Черные воды Васюгана | страница 42
Кое-как я смог раздобыть еще одно ведро картошки, которую мы ели, заботливо взвешивая в руке каждый клубень. В нашем жилище царило тягостное молчание. Соседи — мне помнится, оставалось семь или восемь женщин — изредка перекидывались словами. О чем можно было уже говорить? В конце концов, артикуляция тоже требовала затрат энергии.
Было 5 октября, когда ночью я услышал, как мама стонет во сне. Я схватил ее за руку, пощупал пульс: он был слабый и часто пропадал. Утром я увидел маму, лежащую с открытыми глазами, она хрипела. «Мама!» — закричал я; в ответ только хрип. Меня охватил безумный страх. Одна из женщин сказала, что нужно накапать ей спирту, который был у господина Г. Я выскочил из дома, побежал вдоль домов, крича: «Моя мама умирает!», прибежал обратно. Мама лежала тихо, глаза открыты — она была мертва. В последние минуты я оставил ее одну.

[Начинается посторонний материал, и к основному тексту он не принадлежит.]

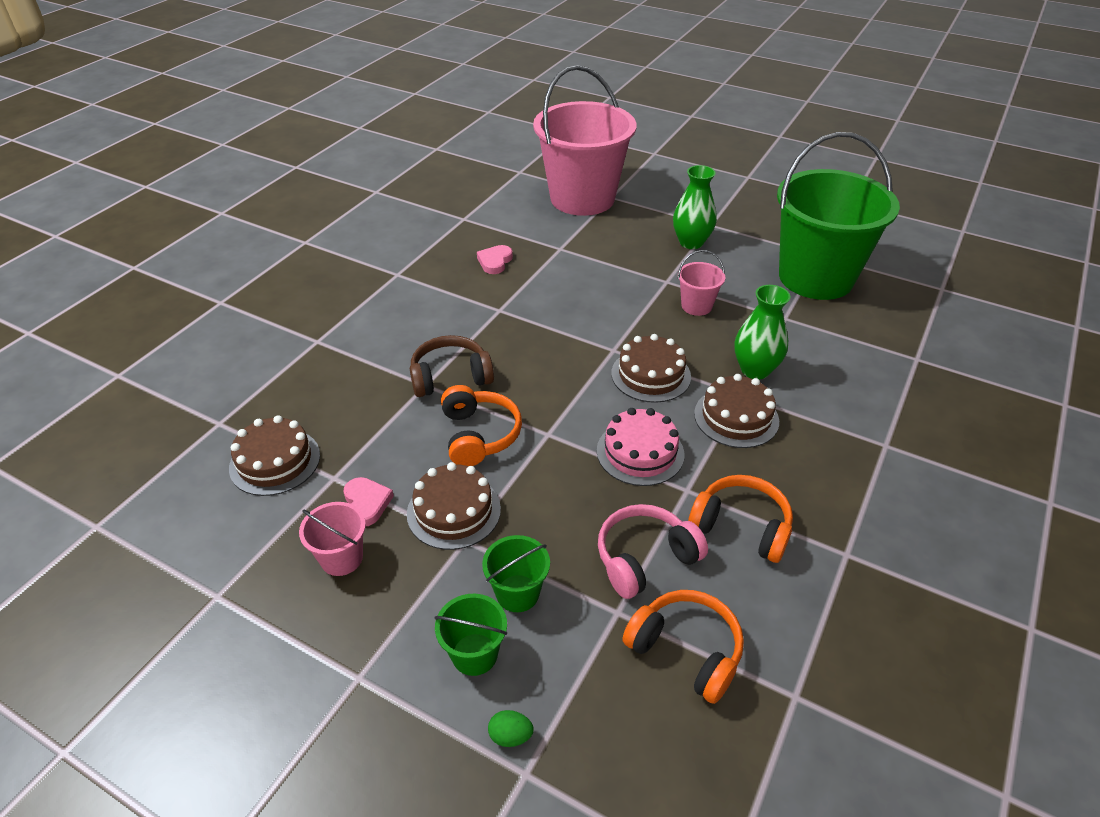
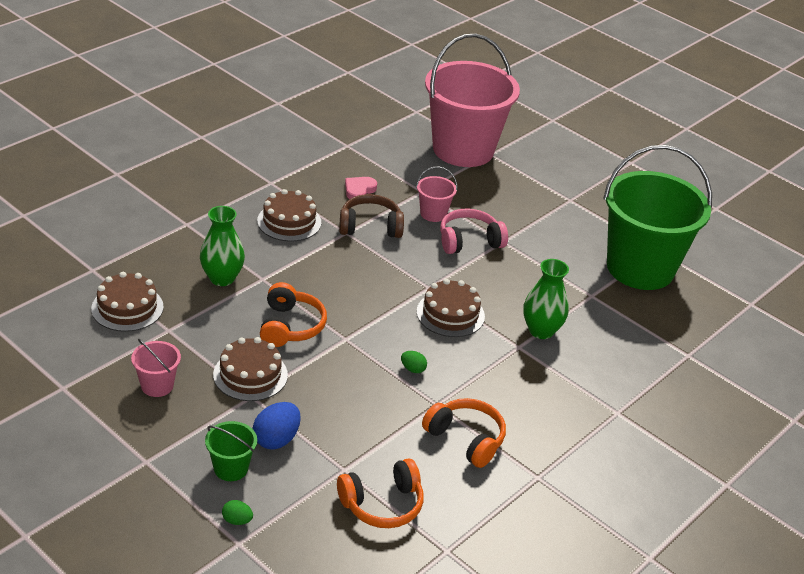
camera: 10 degrees right, 5 degrees down
(367, 503) = (187, 353): pink heart -> none
(450, 377) = (284, 277): brown headphones -> brown headphones (370, 226)
(517, 593) = (276, 439): green bucket -> blue egg
(640, 452) = (413, 369): pink cake -> green egg
(645, 558) = (381, 441): pink headphones -> pink headphones (469, 241)
(686, 650) = (382, 504): orange headphones -> orange headphones turned 105 degrees clockwise
(691, 242) = (543, 212): green vase -> green vase (222, 278)
(696, 306) = (518, 268): pink bucket -> pink bucket (433, 214)
(736, 417) = (505, 362): brown cake -> brown cake (289, 221)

Я откинул спутанные седые волосы с маминого лба, гладил ее впалые щеки и тихо плакал. Меня словно парализовало, я не знал, что делать. Пришли господин Г. и кто-то еще: в конторе я должен был заказать гроб. Прошло три или четыре часа, а я все сидел в ногах у мамы, погруженный в свое горе. Голова у меня была тяжелая, я не мог ухватить ни одной ясной мысли. Когда же я очнулся, то увидел зрелище, от которого кровь застыла у меня в жилах: по маминой рубашке ползли полчища вшей, которые повылезли из своих укрытий на ее охладевшем теле. Это шестое октября 1942-го стучит в моем сердце[47].
Я отправился в контору. Для гроба нужны были гвозди, и я должен был их купить; легко сказать, ведь магазинов тут не было. Я пошел вдоль заборов и онемевшими пальцами вывернул, вытащил из досок горсть ржавых, скрюченных гвоздей. На следующий день мою мать похоронили. Истощенная кляча тянула телегу, на которой лежал гроб. Около десяти сельских жителей шли, провожая мою маму в последний путь. Гроб опустили в могилу (крестьяне, что выкопали ее, спасибо вам!), засыпали землей. Никакой метки, даже воткнутой в землю палки нет на том месте: я был не в состоянии думать, остальные были безучастны.
Мама была последней, для кого еще был сколочен гроб: не хватало досок и гвоздей; тех, кто последовал за ней, опускали в могилу завернутыми в льняное полотно.
Сегодня деревня, где мама в чужой земле нашла последнее пристанище, опустела; тайга разрослась над разрушенными, сгнившими домами, над маминой могилой и над могилами других несчастных.
После похорон я, шатаясь, побрел в нашу «усадьбу». Оказалось, что все ушли из нее: соседи покинули это злосчастное место. Я упал на кровать, накрылся одеялом и уснул от изнеможения и душевного потрясения. Возможно, это был летаргический сон: я спал три дня и три ночи подряд. Один раз я через приоткрытые веки смог различить фигуры; они бесшумно вошли в комнату, бросили на меня смущенные взгляды, забрали из моего мешка картошку и исчезли. Я узнал каждого из них, но был не в состоянии пошевелиться или сказать хотя бы слово. На четвертый день я поднялся. Комната казалась непривычно светлой. Я выглянул наружу: на земле лежал свежевыпавший снег. Было холодно, я замерз и накинул на себя пальто. Потом нетвердой походкой пошел к дому, где жили мои «наследники», и вернул обратно свою картошку. Никто не посмел возражать; они таращились на меня, как на привидение.